Quest’ultimo serve a cancellare la spinta di rinculo, mantenendo il satellite di rimozione stabile e perfettamente in posizione rispetto al suo obiettivo. In questo modo si può esercitare una forza continua sul rottame senza che il “netturbino” venga sbalzato via.
Ma non è tutto. I ricercatori hanno ulteriormente perfezionato il sistema introducendo un particolare campo magnetico “a cuspide”, che confina e focalizza il plasma in modo più efficiente. I test, condotti in una camera a vuoto per simulare le condizioni spaziali, hanno non solo confermato il perfetto bilanciamento della spinta, ma hanno anche dimostrato che questa configurazione triplica la forza decelerante rispetto agli esperimenti precedenti.
Un ulteriore vantaggio, non da poco in termini economici e di sostenibilità, è che il sistema può funzionare con argon, un gas nobile molto più abbondante ed economico rispetto allo xeno, solitamente utilizzato nei propulsori ionici.
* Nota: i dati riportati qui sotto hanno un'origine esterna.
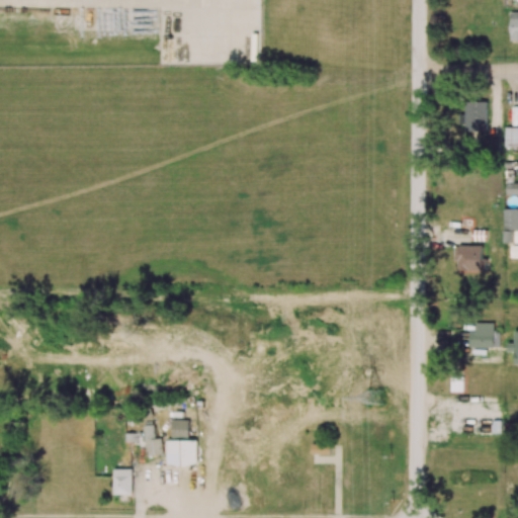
[(488,101),(465,101),(465,131),(488,131),(488,101)]
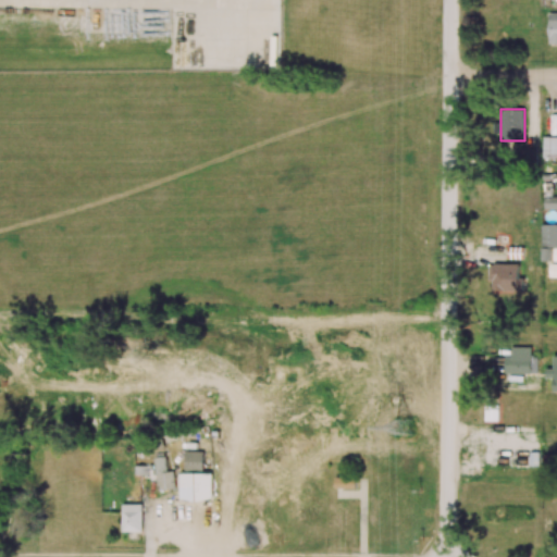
[(556,137),(543,137),(544,158),(556,157),(556,137)]
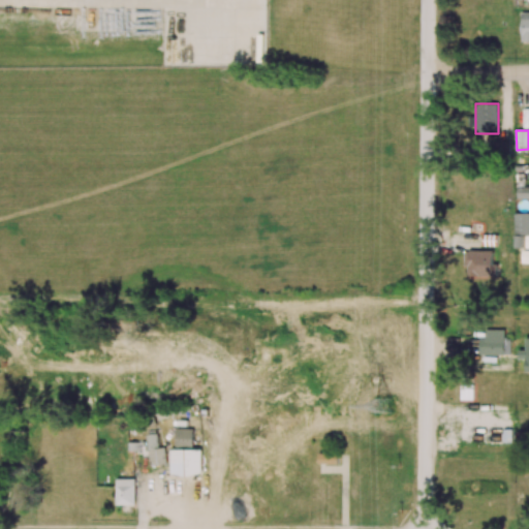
[(516,235),(528,234),(528,213),(516,213),(516,235)]
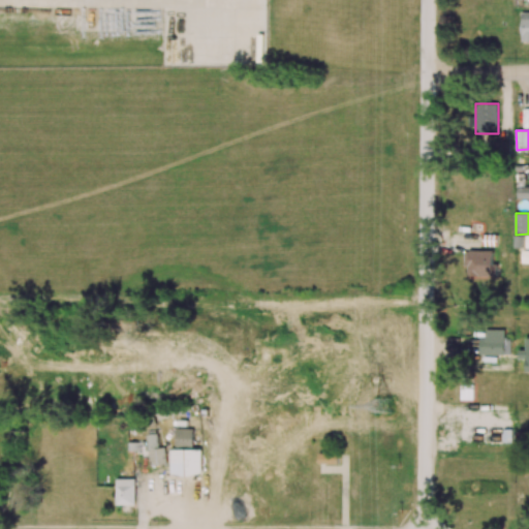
[(528,247),(528,236),(516,236),(516,248),(528,247)]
Questa tecnologia offre una speranza concreta per affrontare i pezzi di spazzatura più grandi, quelli che, in caso di collisione, potrebbero innescare la temuta “sindrome di Kessler“: una reazione a catena di impatti che creerebbe così tanti detriti da rendere intere fasce di orbita bassa inaccessibili e inutilizzabili per decenni. Una soluzione sicura, efficiente e relativamente economica per evitare che il nostro accesso allo spazio si chiuda a causa della nostra stessa noncuranza.
Domande e Risposte
1) In cosa consiste esattamente la nuova tecnologia giapponese per la pulizia dello spazio?
La tecnologia sviluppata dall’Università di Tohoku è un propulsore al plasma progettato per la rimozione di detriti spaziali senza contatto fisico. La sua caratteristica principale è l’eiezione simultanea di due getti di plasma in direzioni opposte. Un getto spinge il detrito per farlo rallentare e rientrare nell’atmosfera, mentre il secondo getto annulla la spinta di reazione (rinculo) sul satellite “spazzino”. Questo permette al satellite di mantenere una posizione stabile e di applicare una forza costante ed efficace sul bersaglio, risolvendo il principale limite dei precedenti concetti di propulsione al plasma.
2) Perché la rimozione dei detriti spaziali è considerata una priorità così alta?
La rimozione dei detriti è cruciale per la sicurezza e la sostenibilità delle attività spaziali. Decine di migliaia di oggetti vagano incontrollati a velocità orbitali, circa 28.000 km/h. Una collisione anche con un piccolo frammento può distruggere un satellite attivo, con danni economici enormi e la perdita di servizi essenziali (GPS, meteo, telecomunicazioni). Il rischio maggiore è la “sindrome di Kessler”, una reazione a catena di collisioni che potrebbe generare una nube di detriti così fitta da rendere l’orbita bassa terrestre inagibile per generazioni, bloccando di fatto il nostro accesso allo spazio.
3) Qual è l’impatto pratico e i vantaggi di questo nuovo propulsore rispetto alle alternative?
I vantaggi sono significativi e si concentrano su quattro aree chiave. Innanzitutto, la sicurezza: essendo un metodo senza contatto, elimina i rischi associati all’aggancio di detriti instabili. In secondo luogo, l’efficacia: il sistema a doppio getto garantisce stabilità e, grazie al campo magnetico a cuspide, triplica la forza decelerante rispetto ai prototipi passati. Terzo, i costi: l’utilizzo dell’argon, un propellente abbondante ed economico, riduce i costi operativi della missione. Infine, la precisione: la capacità di mantenere la posizione consente un’azione mirata e prolungata sui detriti più pericolosi.